■ **WORK ITEM**:
Look through the entries for the line containing "X020657Y016546D03*". Then output that line and every line after it, exactly, to the end.

[Design files in text formats]
*** Block opens ***

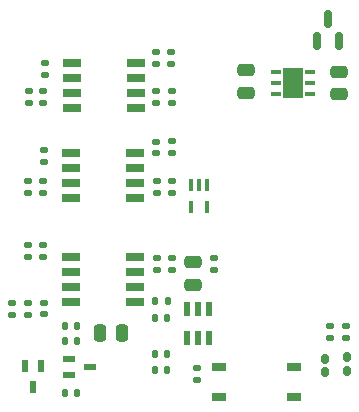
<source format=gbr>
%TF.GenerationSoftware,KiCad,Pcbnew,(6.0.8)*%
%TF.CreationDate,2023-06-01T04:28:43+02:00*%
%TF.ProjectId,BSPD-07,42535044-2d30-4372-9e6b-696361645f70,rev?*%
%TF.SameCoordinates,Original*%
%TF.FileFunction,Paste,Top*%
%TF.FilePolarity,Positive*%
%FSLAX46Y46*%
G04 Gerber Fmt 4.6, Leading zero omitted, Abs format (unit mm)*
G04 Created by KiCad (PCBNEW (6.0.8)) date 2023-06-01 04:28:43*
%MOMM*%
%LPD*%
G01*
G04 APERTURE LIST*
G04 Aperture macros list*
%AMRoundRect*
0 Rectangle with rounded corners*
0 $1 Rounding radius*
0 $2 $3 $4 $5 $6 $7 $8 $9 X,Y pos of 4 corners*
0 Add a 4 corners polygon primitive as box body*
4,1,4,$2,$3,$4,$5,$6,$7,$8,$9,$2,$3,0*
0 Add four circle primitives for the rounded corners*
1,1,$1+$1,$2,$3*
1,1,$1+$1,$4,$5*
1,1,$1+$1,$6,$7*
1,1,$1+$1,$8,$9*
0 Add four rect primitives between the rounded corners*
20,1,$1+$1,$2,$3,$4,$5,0*
20,1,$1+$1,$4,$5,$6,$7,0*
20,1,$1+$1,$6,$7,$8,$9,0*
20,1,$1+$1,$8,$9,$2,$3,0*%
G04 Aperture macros list end*
%ADD10RoundRect,0.135000X-0.185000X0.135000X-0.185000X-0.135000X0.185000X-0.135000X0.185000X0.135000X0*%
%ADD11RoundRect,0.135000X0.185000X-0.135000X0.185000X0.135000X-0.185000X0.135000X-0.185000X-0.135000X0*%
%ADD12RoundRect,0.135000X-0.135000X-0.185000X0.135000X-0.185000X0.135000X0.185000X-0.135000X0.185000X0*%
%ADD13RoundRect,0.250000X0.250000X0.475000X-0.250000X0.475000X-0.250000X-0.475000X0.250000X-0.475000X0*%
%ADD14RoundRect,0.147500X-0.172500X0.147500X-0.172500X-0.147500X0.172500X-0.147500X0.172500X0.147500X0*%
%ADD15R,1.528000X0.650000*%
%ADD16RoundRect,0.140000X0.170000X-0.140000X0.170000X0.140000X-0.170000X0.140000X-0.170000X-0.140000X0*%
%ADD17RoundRect,0.250000X0.475000X-0.250000X0.475000X0.250000X-0.475000X0.250000X-0.475000X-0.250000X0*%
%ADD18RoundRect,0.135000X0.135000X0.185000X-0.135000X0.185000X-0.135000X-0.185000X0.135000X-0.185000X0*%
%ADD19RoundRect,0.160000X0.160000X-0.222500X0.160000X0.222500X-0.160000X0.222500X-0.160000X-0.222500X0*%
%ADD20R,0.850000X0.300000*%
%ADD21R,1.700000X2.500000*%
%ADD22RoundRect,0.140000X-0.170000X0.140000X-0.170000X-0.140000X0.170000X-0.140000X0.170000X0.140000X0*%
%ADD23RoundRect,0.250000X-0.475000X0.250000X-0.475000X-0.250000X0.475000X-0.250000X0.475000X0.250000X0*%
%ADD24R,0.400000X1.050000*%
%ADD25R,1.200000X0.800000*%
%ADD26R,0.600000X1.300000*%
%ADD27R,0.500000X1.100000*%
%ADD28RoundRect,0.150000X0.150000X-0.587500X0.150000X0.587500X-0.150000X0.587500X-0.150000X-0.587500X0*%
%ADD29RoundRect,0.140000X-0.140000X-0.170000X0.140000X-0.170000X0.140000X0.170000X-0.140000X0.170000X0*%
%ADD30R,1.100000X0.500000*%
G04 APERTURE END LIST*
D10*
%TO.C,R18*%
X149349200Y-126007400D03*
X149349200Y-127027400D03*
%TD*%
D11*
%TO.C,R23*%
X176222400Y-128964800D03*
X176222400Y-127944800D03*
%TD*%
D12*
%TO.C,R15*%
X161463000Y-131724400D03*
X162483000Y-131724400D03*
%TD*%
D13*
%TO.C,C5*%
X158655800Y-128549400D03*
X156755800Y-128549400D03*
%TD*%
D14*
%TO.C,D2*%
X150676800Y-115722400D03*
X150676800Y-116692400D03*
%TD*%
D11*
%TO.C,R4*%
X161550800Y-109120400D03*
X161550800Y-108100400D03*
%TD*%
D15*
%TO.C,IC1*%
X154394800Y-105689400D03*
X154394800Y-106959400D03*
X154394800Y-108229400D03*
X154394800Y-109499400D03*
X159816800Y-109499400D03*
X159816800Y-108229400D03*
X159816800Y-106959400D03*
X159816800Y-105689400D03*
%TD*%
D16*
%TO.C,C4*%
X151990800Y-126997400D03*
X151990800Y-126037400D03*
%TD*%
D17*
%TO.C,C3*%
X164646800Y-124485400D03*
X164646800Y-122585400D03*
%TD*%
D11*
%TO.C,R5*%
X151946800Y-116740400D03*
X151946800Y-115720400D03*
%TD*%
%TO.C,R12*%
X166424800Y-123219400D03*
X166424800Y-122199400D03*
%TD*%
%TO.C,R7*%
X162868800Y-109120400D03*
X162868800Y-108100400D03*
%TD*%
D18*
%TO.C,R20*%
X154837600Y-129260600D03*
X153817600Y-129260600D03*
%TD*%
D19*
%TO.C,D4*%
X177644800Y-131795900D03*
X177644800Y-130650900D03*
%TD*%
%TO.C,D3*%
X175816000Y-131883800D03*
X175816000Y-130738800D03*
%TD*%
D11*
%TO.C,R11*%
X161598800Y-123283400D03*
X161598800Y-122263400D03*
%TD*%
D18*
%TO.C,R21*%
X154837600Y-133629400D03*
X153817600Y-133629400D03*
%TD*%
D15*
%TO.C,IC2*%
X154315800Y-113309400D03*
X154315800Y-114579400D03*
X154315800Y-115849400D03*
X154315800Y-117119400D03*
X159737800Y-117119400D03*
X159737800Y-115849400D03*
X159737800Y-114579400D03*
X159737800Y-113309400D03*
%TD*%
D20*
%TO.C,IC4*%
X174548200Y-108366600D03*
X174548200Y-107416600D03*
X174548200Y-106466600D03*
X171648200Y-106466600D03*
X171648200Y-107416600D03*
X171648200Y-108366600D03*
D21*
X173098200Y-107416600D03*
%TD*%
D22*
%TO.C,C2*%
X161548000Y-112372200D03*
X161548000Y-113332200D03*
%TD*%
D14*
%TO.C,D1*%
X150727600Y-108098000D03*
X150727600Y-109068000D03*
%TD*%
D23*
%TO.C,C6*%
X177035200Y-106466600D03*
X177035200Y-108366600D03*
%TD*%
D11*
%TO.C,R9*%
X162820800Y-105818400D03*
X162820800Y-104798400D03*
%TD*%
D24*
%TO.C,IC5*%
X165804800Y-116042400D03*
X165154800Y-116042400D03*
X164504800Y-116042400D03*
X164504800Y-117942400D03*
X165804800Y-117942400D03*
%TD*%
D15*
%TO.C,IC3*%
X159737800Y-125948400D03*
X159737800Y-124678400D03*
X159737800Y-123408400D03*
X159737800Y-122138400D03*
X154315800Y-122138400D03*
X154315800Y-123408400D03*
X154315800Y-124678400D03*
X154315800Y-125948400D03*
%TD*%
D25*
%TO.C,U2*%
X166874800Y-131495800D03*
X166874800Y-134035800D03*
X173174800Y-134035800D03*
X173174800Y-131495800D03*
%TD*%
D11*
%TO.C,R26*%
X151940000Y-122150600D03*
X151940000Y-121130600D03*
%TD*%
%TO.C,R10*%
X162894200Y-113336800D03*
X162894200Y-112316800D03*
%TD*%
D12*
%TO.C,R16*%
X161469800Y-125882400D03*
X162489800Y-125882400D03*
%TD*%
D18*
%TO.C,R14*%
X162483000Y-130327400D03*
X161463000Y-130327400D03*
%TD*%
D11*
%TO.C,R8*%
X162868800Y-116740400D03*
X162868800Y-115720400D03*
%TD*%
D23*
%TO.C,C7*%
X169161200Y-106339600D03*
X169161200Y-108239600D03*
%TD*%
D10*
%TO.C,R2*%
X152041600Y-113051400D03*
X152041600Y-114071400D03*
%TD*%
%TO.C,R19*%
X150670000Y-126032800D03*
X150670000Y-127052800D03*
%TD*%
D11*
%TO.C,R3*%
X151946800Y-109118400D03*
X151946800Y-108098400D03*
%TD*%
D10*
%TO.C,R22*%
X164995600Y-131544600D03*
X164995600Y-132564600D03*
%TD*%
%TO.C,R25*%
X150670000Y-121130600D03*
X150670000Y-122150600D03*
%TD*%
%TO.C,R1*%
X152092400Y-105685400D03*
X152092400Y-106705400D03*
%TD*%
D11*
%TO.C,R24*%
X177594000Y-128964800D03*
X177594000Y-127944800D03*
%TD*%
%TO.C,R6*%
X161598800Y-116740400D03*
X161598800Y-115720400D03*
%TD*%
D22*
%TO.C,C1*%
X161550800Y-104828400D03*
X161550800Y-105788400D03*
%TD*%
D26*
%TO.C,Q1*%
X166021800Y-126587400D03*
X165071800Y-126587400D03*
X164121800Y-126587400D03*
X164121800Y-128987400D03*
X165071800Y-128987400D03*
X166021800Y-128987400D03*
%TD*%
D27*
%TO.C,Q3*%
X151751800Y-131332400D03*
X150451800Y-131332400D03*
X151101800Y-133132400D03*
%TD*%
D28*
%TO.C,Q4*%
X175120000Y-103832900D03*
X177020000Y-103832900D03*
X176070000Y-101957900D03*
%TD*%
D11*
%TO.C,R13*%
X162868800Y-123283400D03*
X162868800Y-122263400D03*
%TD*%
D29*
%TO.C,C8*%
X153847600Y-127990600D03*
X154807600Y-127990600D03*
%TD*%
D12*
%TO.C,R17*%
X161463000Y-127279400D03*
X162483000Y-127279400D03*
%TD*%
D30*
%TO.C,Q2*%
X154138800Y-130795000D03*
X154138800Y-132095000D03*
X155938800Y-131445000D03*
%TD*%
M02*

</source>
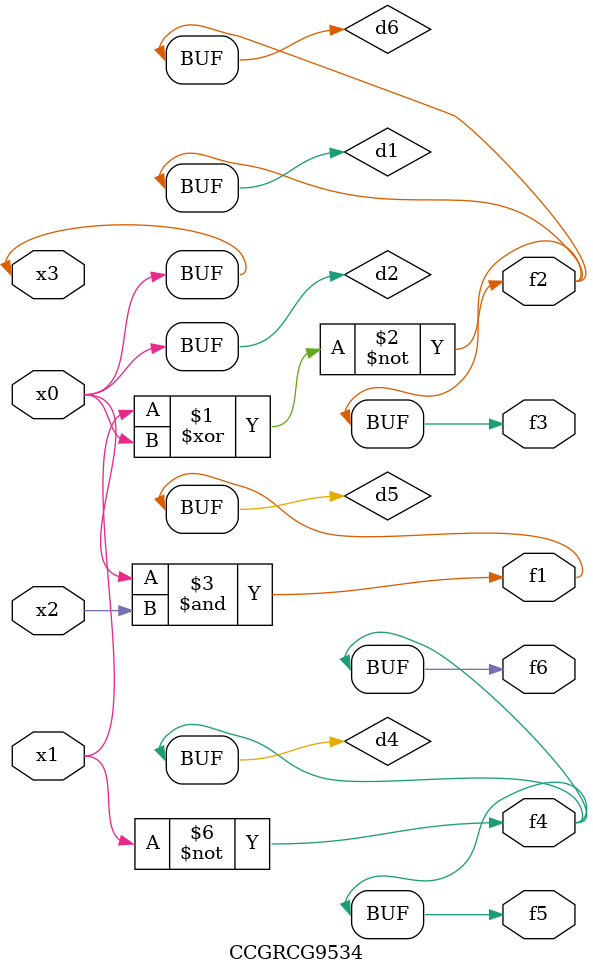
<source format=v>
module CCGRCG9534(
	input x0, x1, x2, x3,
	output f1, f2, f3, f4, f5, f6
);

	wire d1, d2, d3, d4, d5, d6;

	xnor (d1, x1, x3);
	buf (d2, x0, x3);
	nand (d3, x0, x2);
	not (d4, x1);
	nand (d5, d3);
	or (d6, d1);
	assign f1 = d5;
	assign f2 = d6;
	assign f3 = d6;
	assign f4 = d4;
	assign f5 = d4;
	assign f6 = d4;
endmodule

</source>
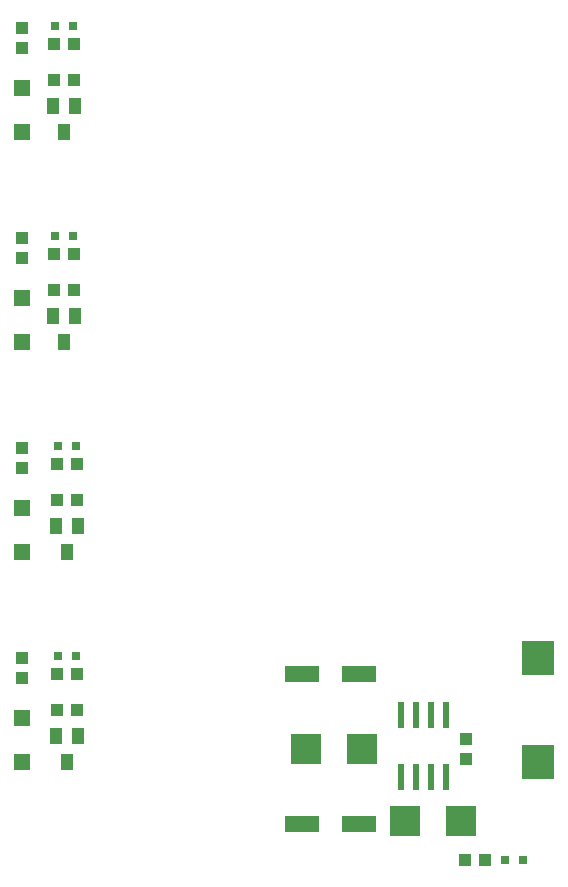
<source format=gtp>
G75*
G70*
%OFA0B0*%
%FSLAX24Y24*%
%IPPOS*%
%LPD*%
%AMOC8*
5,1,8,0,0,1.08239X$1,22.5*
%
%ADD10R,0.0315X0.0315*%
%ADD11R,0.0394X0.0433*%
%ADD12R,0.0433X0.0394*%
%ADD13R,0.0394X0.0551*%
%ADD14R,0.0551X0.0551*%
%ADD15R,0.1181X0.0551*%
%ADD16R,0.1000X0.1000*%
%ADD17R,0.0236X0.0866*%
%ADD18R,0.1102X0.1181*%
D10*
X020736Y012213D03*
X021326Y012213D03*
X021326Y019213D03*
X020736Y019213D03*
X020636Y026213D03*
X021226Y026213D03*
X021226Y033213D03*
X020636Y033213D03*
X035636Y005413D03*
X036226Y005413D03*
D11*
X034331Y008778D03*
X034331Y009448D03*
X019531Y011478D03*
X019531Y012148D03*
X019531Y018478D03*
X019531Y019148D03*
X019531Y025478D03*
X019531Y026148D03*
X019531Y032478D03*
X019531Y033148D03*
D12*
X020596Y032613D03*
X021266Y032613D03*
X021266Y031413D03*
X020596Y031413D03*
X020596Y025613D03*
X021266Y025613D03*
X021266Y024413D03*
X020596Y024413D03*
X020696Y018613D03*
X021366Y018613D03*
X021366Y017413D03*
X020696Y017413D03*
X020696Y011613D03*
X021366Y011613D03*
X021366Y010413D03*
X020696Y010413D03*
X034296Y005413D03*
X034966Y005413D03*
D13*
X021405Y009546D03*
X020657Y009546D03*
X021031Y008680D03*
X021031Y015680D03*
X021405Y016546D03*
X020657Y016546D03*
X020931Y022680D03*
X021305Y023546D03*
X020557Y023546D03*
X020931Y029680D03*
X021305Y030546D03*
X020557Y030546D03*
D14*
X019531Y008665D03*
X019531Y010161D03*
X019531Y015665D03*
X019531Y017161D03*
X019531Y022665D03*
X019531Y024161D03*
X019531Y029665D03*
X019531Y031161D03*
D15*
X028886Y011613D03*
X030776Y011613D03*
X030776Y006613D03*
X028886Y006613D03*
D16*
X029006Y009113D03*
X030856Y009113D03*
X032306Y006713D03*
X034156Y006713D03*
D17*
X033681Y008189D03*
X033181Y008189D03*
X032681Y008189D03*
X032181Y008189D03*
X032181Y010237D03*
X032681Y010237D03*
X033181Y010237D03*
X033681Y010237D03*
D18*
X036731Y008681D03*
X036731Y012145D03*
M02*

</source>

*** Block closes ***

■ **REPLY**:
X020657Y016546D03*
X020931Y022680D03*
X021305Y023546D03*
X020557Y023546D03*
X020931Y029680D03*
X021305Y030546D03*
X020557Y030546D03*
D14*
X019531Y008665D03*
X019531Y010161D03*
X019531Y015665D03*
X019531Y017161D03*
X019531Y022665D03*
X019531Y024161D03*
X019531Y029665D03*
X019531Y031161D03*
D15*
X028886Y011613D03*
X030776Y011613D03*
X030776Y006613D03*
X028886Y006613D03*
D16*
X029006Y009113D03*
X030856Y009113D03*
X032306Y006713D03*
X034156Y006713D03*
D17*
X033681Y008189D03*
X033181Y008189D03*
X032681Y008189D03*
X032181Y008189D03*
X032181Y010237D03*
X032681Y010237D03*
X033181Y010237D03*
X033681Y010237D03*
D18*
X036731Y008681D03*
X036731Y012145D03*
M02*

</source>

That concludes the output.